Say you own a Ming Dynasty vase; one of only 100 known to exist. The value of the vase is enhanced by its rarity, and its value is determined in the fair market based upon demand. Let also say all 100 of these vases have been know to exist for 100 years. Over the 100 years many of the vases have traded hands and by doing so the value has been established via supply and demand. Lets say today’s value was $10,000, and based upon comparison with commodity indexes the actual value of the vases have remained stable over the 100 years. One day, out of the blue, 50 more identical vases were discovered and hit the market. The vases look the same and were made by the same people but the question is would they, and the ones in prior existence, be worth the same as they were before? Of course not. What would they be worth? That is the crux of the issue. Establishing a new value would take time since all of the vases would not be on the market at the same time. Of course there would be appraisers and dealers that would attempt to set or influence a market price but the true value could only be established in the market with actual money changing hands. This is exactly what printing money does to the market; confuses, and dilutes it. Lets add one more tad bit of confusion into the mix; credit.

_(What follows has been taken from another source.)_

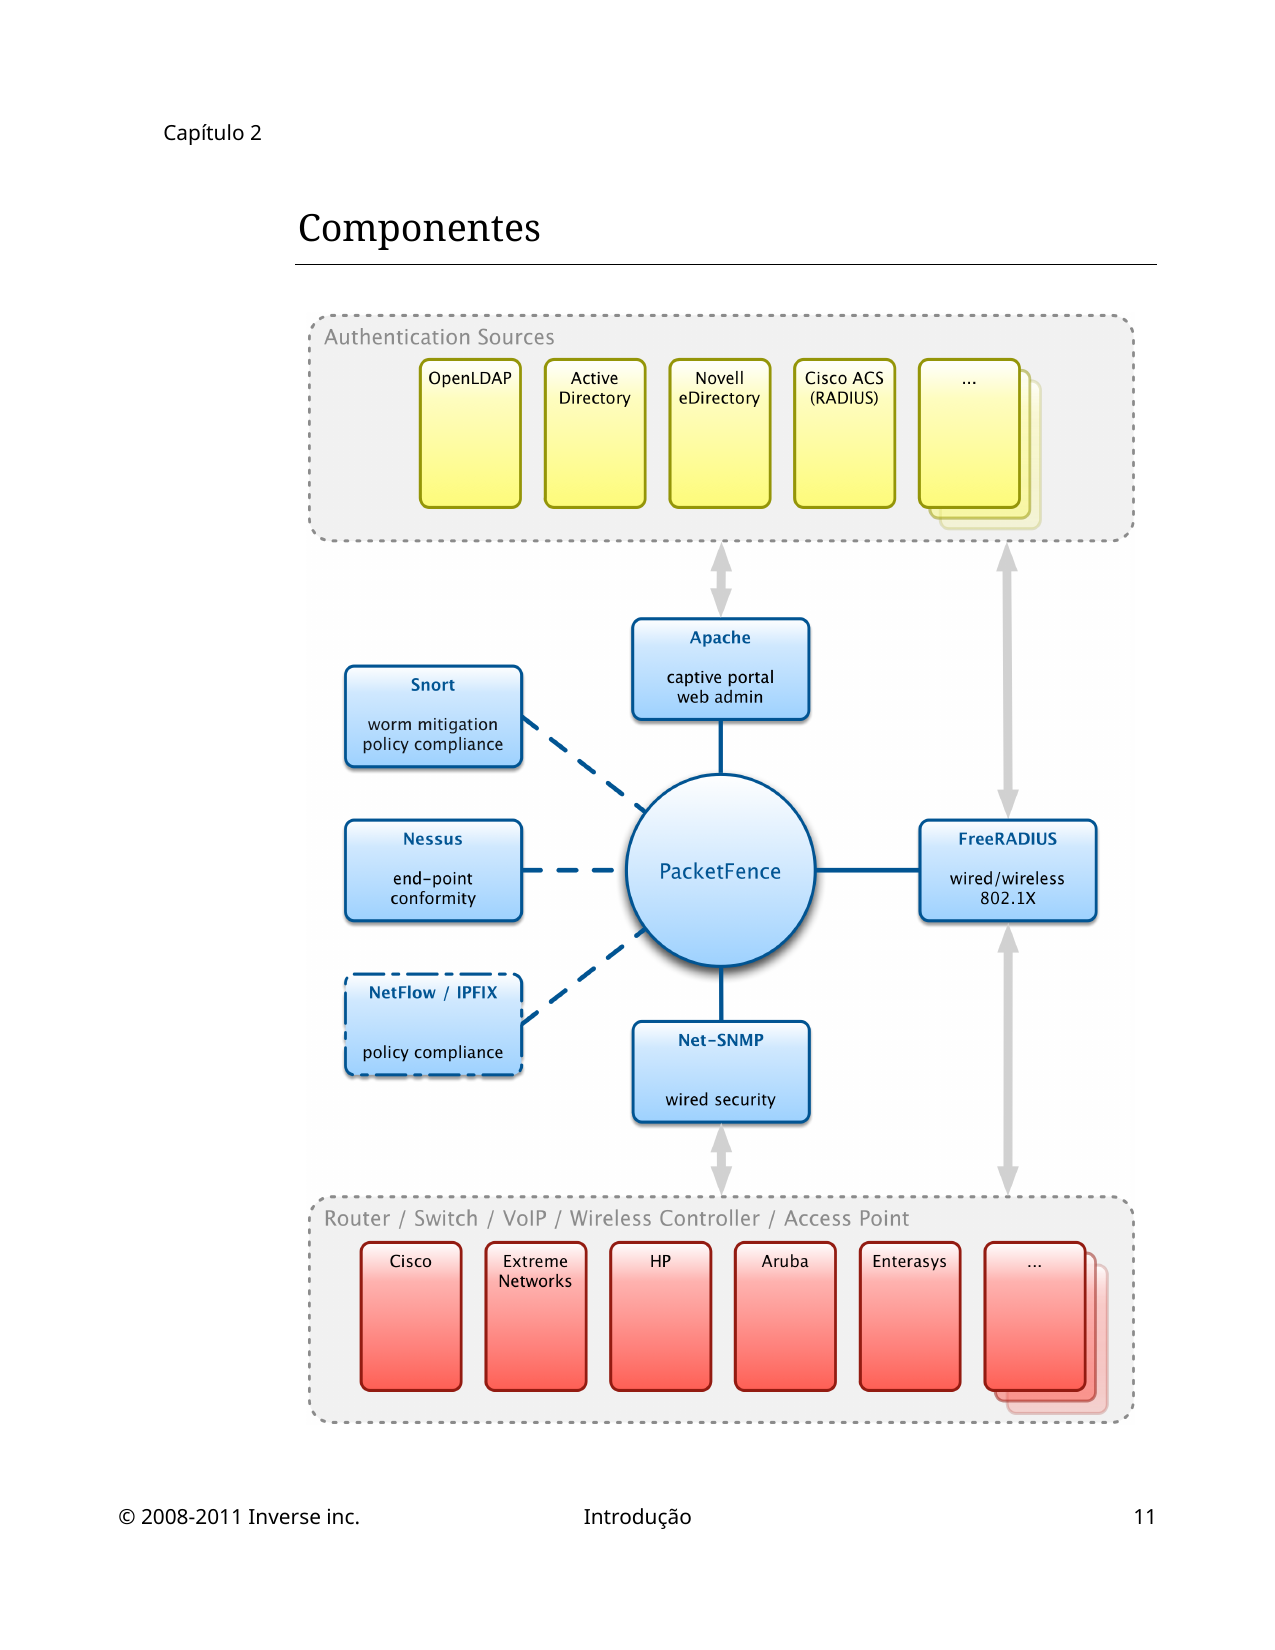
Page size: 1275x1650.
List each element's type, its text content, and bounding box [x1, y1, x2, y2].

subtitle Componentes [295, 201, 1157, 264]
picture [306, 312, 1136, 1425]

Let’s say during the establishment of the new value of the vases a few people bought the vases and put them on credit. The sale of the vases was a baseline to the new value of the vases, or was it? Were the vases worth more because of the additional interest expense? Lets also assume those who bought the vases on credit and established a new value were unable to meet the terms of credit and the vases were repossessed, and eventually will be resold. In the mean time the credit buyer’s transaction influenced the value of all of the vases, even though a true viable transaction did not take place. Printing and borrowing money is a weapon of mass confusion. Make no mistake they are not doing is because they don’t understand these principles.

Philip France

In agreement with Selwyn, and with compliments to Walt for a fine post, Ron Paul is a passionate defender of our Constitution. His argumnts should be considered deeply. I differ from him in foreign policy, however. I do not disagree with his passionate defense of the intent of our Founding Fathers, but I reluctantly admit that we have strayed so far from this intent that we must adjust to current circumstance (with regard to foreign policy).

As for our econimic malaise, I encourage readers to learn of the sudden and rapid drain of the money markets that occurred on September 15, 2008. The coincidence is too frightening to be ignored. McCain (permit me to declare that I did not like him but felt that he was an infinitiely better choice than Obama) had been surging in the polls after naming Sarah Palin as his running mate. Suddenly, our money markets were being siphoned in astronomical proportions, resulting in a refocus toward economic despair and a perfect storm for an uninformed electorate to favor Chancellor Obama.

To paraphrase Machiavelli; too many of us are willing to accept appearances. That the majority of us are willing to accept things as they seem, rather than how they are. Community Organizer-in-Chief Obama knows this and his henchmen are shoving this down your throat.